= Your objective =
Change "Calendar" to "Kalender" in the data below, from the line containing "AI検索対策を、見切り発車しない ― JADEと" through the end of the data, inclusive. Give those lines again without the pictures and with nothing else changed.

_ _ _ _

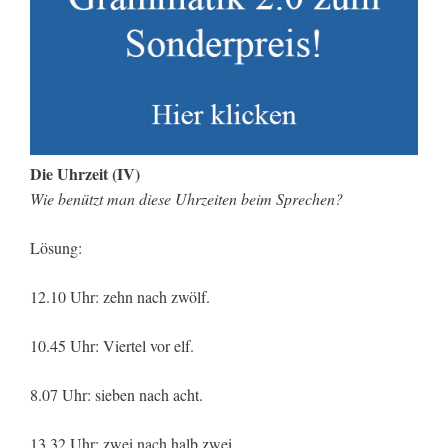
Die Uhrzeit (IV)
Wie benützt man diese Uhrzeiten beim Sprechen?
Lösung:
12.10 Uhr: zehn nach zwölf.
10.45 Uhr: Viertel vor elf.
8.07 Uhr: sieben nach acht.
13.32 Uhr: zwei nach halb zwei.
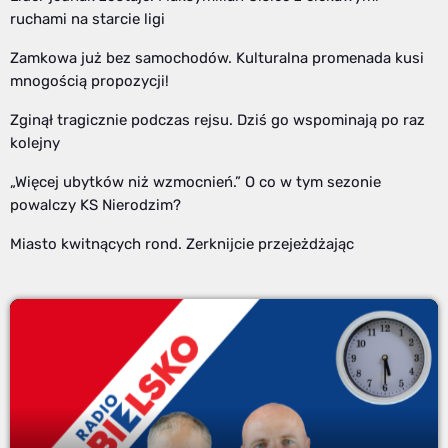
ruchami na starcie ligi
Zamkowa już bez samochodów. Kulturalna promenada kusi
mnogością propozycji!
Zginął tragicznie podczas rejsu. Dziś go wspominają po raz
kolejny
„Więcej ubytków niż wzmocnień.” O co w tym sezonie
powalczy KS Nierodzim?
Miasto kwitnących rond. Zerknijcie przejeżdżając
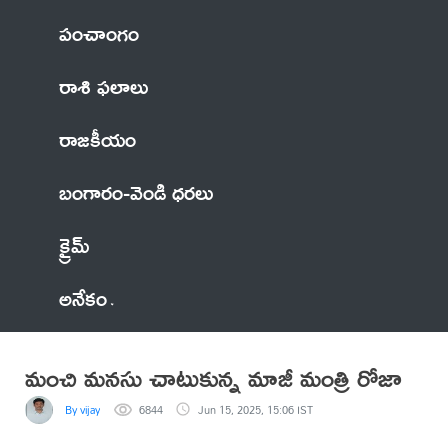
పంచాంగం
రాశి ఫలాలు
రాజకీయం
బంగారం-వెండి ధరలు
క్రైమ్
అనేకం
మంచి మనసు చాటుకున్న మాజీ మంత్రి రోజా
By vijay
6844
Jun 15, 2025, 15:06 IST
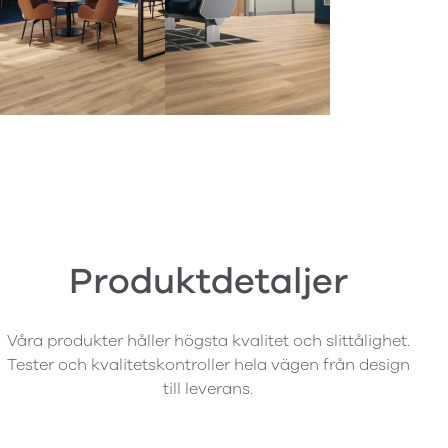
Produktdetaljer
Våra produkter håller högsta kvalitet och slittålighet.
Tester och kvalitetskontroller hela vägen från design
till leverans.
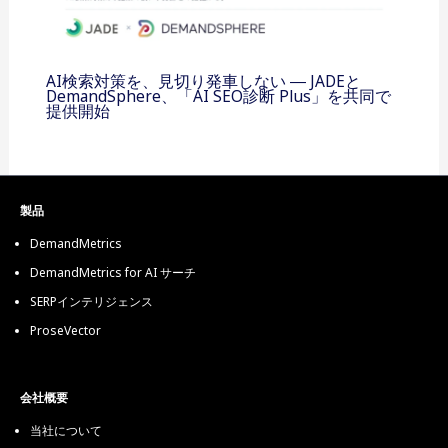
AI検索対策を、見切り発車しない ― JADEと
DemandSphere、「AI SEO診断 Plus」を共同で
提供開始
製品
DemandMetrics
DemandMetrics for AI サーチ
SERPインテリジェンス
ProseVector
会社概要
当社について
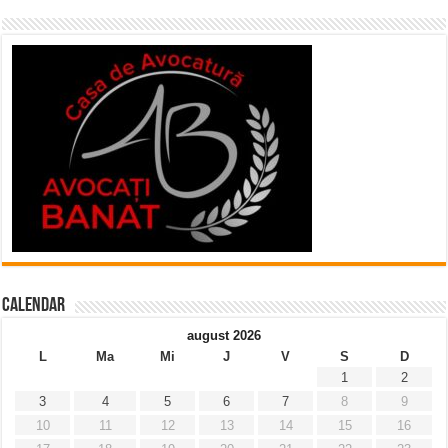
Calendar
august 2026
L
Ma
Mi
J
V
S
D
1
2
3
4
5
6
7
8
9
10
11
12
13
14
15
16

_ _ _ _

= Written answer =
AI検索対策を、見切り発車しない ― JADEと
DemandSphere、「AI SEO診断 Plus」を共同で
提供開始
製品
DemandMetrics
DemandMetrics for AI サーチ
SERPインテリジェンス
ProseVector
会社概要
当社について
Kalender
august 2026
L
Ma
Mi
J
V
S
D
1
2
3
4
5
6
7
8
9
10
11
12
13
14
15
16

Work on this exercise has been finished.